» **Written tasks**
1. Answer these questions about the concurrency post, marking each answer (a), (b) or (c):
(a) Who proposed the semaphore abstraction, and in what year?
(b) Which function is named as an important example of one that does not have to be thread-safe?
(c) What determines the order in which the threads in the mutex queue obtain the mutex?
2. Please return, word for word, the section of the concurrency post that begins at the words "Thread Safety" and stops after the words "thread-safe manner. Unfortunately.".
3. List every POSIX function that the concurrency post's synchronization table gives under condition variables.

Tuesday, December 11, 2007

Concurrency

Thread Safety

A hidden problem with threads is that they may call library functions that are not thread-safe, possibly producing spurious results. A function is thread-safe if multiple threads can execute simultaneous active invocations of the function without interference. POSIX specifies that all the required functions, including the functions from the standard C library, be implemented in a thread-safe manner

An important example of a function that does not have to be thread-safe is strerror. Although strerror is not guaranteed to be thread-safe, many systems have implemented this function in a thread-safe manner. Unfortunately.

Synchronization functions for POSIX:THR threads.

description

POSIX function

mutex locks

pthread_mutex_destroy

pthread_mutex_init

pthread_mutex_lock

pthread_mutex_trylock

pthread_mutex_unlock

condition variables

pthread_cond_broadcast

pthread_cond_destroy

pthread_cond_init

pthread_cond_signal

pthread_cond_timedwait

pthread_cond_wait

read-write locks

pthread_rwlock_destroy

pthread_rwlock_init

pthread_rwlock_rdlock

pthread_rwlock_timedrdlock

pthread_rwlock_timedwrlock

pthread_rwlock_tryrdlock

pthread_rwlock_trywrlock

pthread_rwlock_wrlock

Mutex Locks

A mutex is a special variable that can be either in the locked state or the unlocked state. If the mutex is locked, it has a distinguished thread that holds or owns the mutex. If no thread holds the mutex, we say the mutex is unlocked, free or available. The mutex also has a queue for the threads that are waiting to hold the mutex. The order in which the threads in the mutex queue obtain the mutex is determined by the thread-scheduling policy, but POSIX does not require that any particular policy be implemented.

When the mutex is free and a thread attempts to acquire the mutex, that thread obtains the mutex and is not blocked. It is convenient to think of this case as first causing the thread to enter the queue and then automatically removing it from the queue and giving it the mutex.

The mutex or mutex lock is the simplest and most efficient thread synchronization mechanism. Programs use mutex locks to preserve critical sections and to obtain exclusive access to resources. A mutex is meant to be held for short periods of time. Mutex functions are not thread cancellation points and are not interrupted by signals. A thread that waits for a mutex is not logically interruptible except by termination of the process, termination of a thread with pthread_exit (from a signal handler), or asynchronous cancellation (which is normally not used).

Mutex locks are ideal for making changes to data structures in which the state of the data structure is temporarily inconsistent, as when updating pointers in a shared linked list. These locks are designed to be held for a short time. Use condition variables to synchronize on events of indefinite duration such as waiting for input.

Semaphores

In 1965, E. W. Dijkstra proposed the semaphore abstraction for high-level management of mutual exclusion and synchronization. A semaphore is an integer variable with two atomic operations, wait and signal. Other names for wait are down, P and lock. Other names for signal are up, V, unlock and post.

If S is greater than zero, wait tests and decrements S in an atomic operation. If S is equal to zero, the wait tests S and blocks the caller in an atomic operation.

» **Dataset rows**

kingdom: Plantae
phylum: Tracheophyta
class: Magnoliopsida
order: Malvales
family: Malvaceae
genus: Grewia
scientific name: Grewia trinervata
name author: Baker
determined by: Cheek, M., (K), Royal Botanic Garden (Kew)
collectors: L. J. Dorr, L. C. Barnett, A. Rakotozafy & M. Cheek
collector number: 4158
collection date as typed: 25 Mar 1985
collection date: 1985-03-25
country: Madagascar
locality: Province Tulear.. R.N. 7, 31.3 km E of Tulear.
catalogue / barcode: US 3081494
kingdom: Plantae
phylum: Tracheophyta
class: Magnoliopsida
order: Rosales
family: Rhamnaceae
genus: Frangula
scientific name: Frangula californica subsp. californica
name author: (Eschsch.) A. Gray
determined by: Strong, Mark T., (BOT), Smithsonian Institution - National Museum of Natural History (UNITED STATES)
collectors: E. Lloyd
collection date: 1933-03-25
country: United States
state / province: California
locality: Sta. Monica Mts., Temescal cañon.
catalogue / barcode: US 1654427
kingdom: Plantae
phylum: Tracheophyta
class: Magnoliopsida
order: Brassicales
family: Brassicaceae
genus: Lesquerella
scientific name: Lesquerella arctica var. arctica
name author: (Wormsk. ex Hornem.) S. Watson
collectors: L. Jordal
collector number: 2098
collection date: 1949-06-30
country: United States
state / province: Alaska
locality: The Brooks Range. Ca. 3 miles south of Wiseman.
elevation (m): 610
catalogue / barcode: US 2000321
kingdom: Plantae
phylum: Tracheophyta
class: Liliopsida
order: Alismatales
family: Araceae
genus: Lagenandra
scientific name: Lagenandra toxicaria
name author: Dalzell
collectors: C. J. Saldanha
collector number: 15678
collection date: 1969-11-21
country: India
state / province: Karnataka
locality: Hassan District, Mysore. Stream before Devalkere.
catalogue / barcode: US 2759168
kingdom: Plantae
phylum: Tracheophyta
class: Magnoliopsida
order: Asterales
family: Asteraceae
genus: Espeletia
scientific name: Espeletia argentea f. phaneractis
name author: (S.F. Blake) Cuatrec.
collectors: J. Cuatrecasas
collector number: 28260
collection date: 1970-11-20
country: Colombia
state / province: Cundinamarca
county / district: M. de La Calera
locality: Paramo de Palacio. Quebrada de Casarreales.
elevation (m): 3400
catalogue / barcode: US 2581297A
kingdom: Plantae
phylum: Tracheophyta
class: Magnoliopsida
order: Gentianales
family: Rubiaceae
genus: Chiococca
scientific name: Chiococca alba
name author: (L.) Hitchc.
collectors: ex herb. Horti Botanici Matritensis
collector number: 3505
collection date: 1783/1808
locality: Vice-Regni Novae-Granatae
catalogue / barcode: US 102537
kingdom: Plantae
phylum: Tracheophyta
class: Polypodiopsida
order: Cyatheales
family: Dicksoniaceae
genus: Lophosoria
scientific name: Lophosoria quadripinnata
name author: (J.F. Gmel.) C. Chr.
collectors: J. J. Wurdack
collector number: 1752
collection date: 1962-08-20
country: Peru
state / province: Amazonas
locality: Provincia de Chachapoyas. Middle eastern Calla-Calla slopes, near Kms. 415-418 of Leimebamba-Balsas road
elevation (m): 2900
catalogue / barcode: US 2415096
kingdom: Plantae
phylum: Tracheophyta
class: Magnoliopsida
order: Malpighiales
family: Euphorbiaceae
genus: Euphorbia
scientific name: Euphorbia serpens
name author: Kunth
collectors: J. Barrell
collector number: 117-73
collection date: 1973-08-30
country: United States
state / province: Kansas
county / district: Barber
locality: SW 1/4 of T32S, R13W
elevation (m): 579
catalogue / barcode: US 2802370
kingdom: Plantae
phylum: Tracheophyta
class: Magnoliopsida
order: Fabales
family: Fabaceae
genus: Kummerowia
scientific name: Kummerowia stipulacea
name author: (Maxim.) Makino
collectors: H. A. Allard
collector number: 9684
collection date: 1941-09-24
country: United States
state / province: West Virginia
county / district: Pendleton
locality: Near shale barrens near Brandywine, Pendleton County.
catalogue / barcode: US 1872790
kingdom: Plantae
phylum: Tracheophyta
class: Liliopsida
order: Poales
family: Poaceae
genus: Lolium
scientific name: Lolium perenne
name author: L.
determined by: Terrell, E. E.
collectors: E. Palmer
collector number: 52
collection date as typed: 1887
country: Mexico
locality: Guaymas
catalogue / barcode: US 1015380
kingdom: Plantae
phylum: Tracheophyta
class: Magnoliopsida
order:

» **Outputs by task**
1.
(a) E. W. Dijkstra, in 1965.
(b) strerror.
(c) The thread-scheduling policy.

2.
Thread Safety

A hidden problem with threads is that they may call library functions that are not thread-safe, possibly producing spurious results. A function is thread-safe if multiple threads can execute simultaneous active invocations of the function without interference. POSIX specifies that all the required functions, including the functions from the standard C library, be implemented in a thread-safe manner

An important example of a function that does not have to be thread-safe is strerror. Although strerror is not guaranteed to be thread-safe, many systems have implemented this function in a thread-safe manner. Unfortunately.

3.
pthread_cond_broadcast
pthread_cond_destroy
pthread_cond_init
pthread_cond_signal
pthread_cond_timedwait
pthread_cond_wait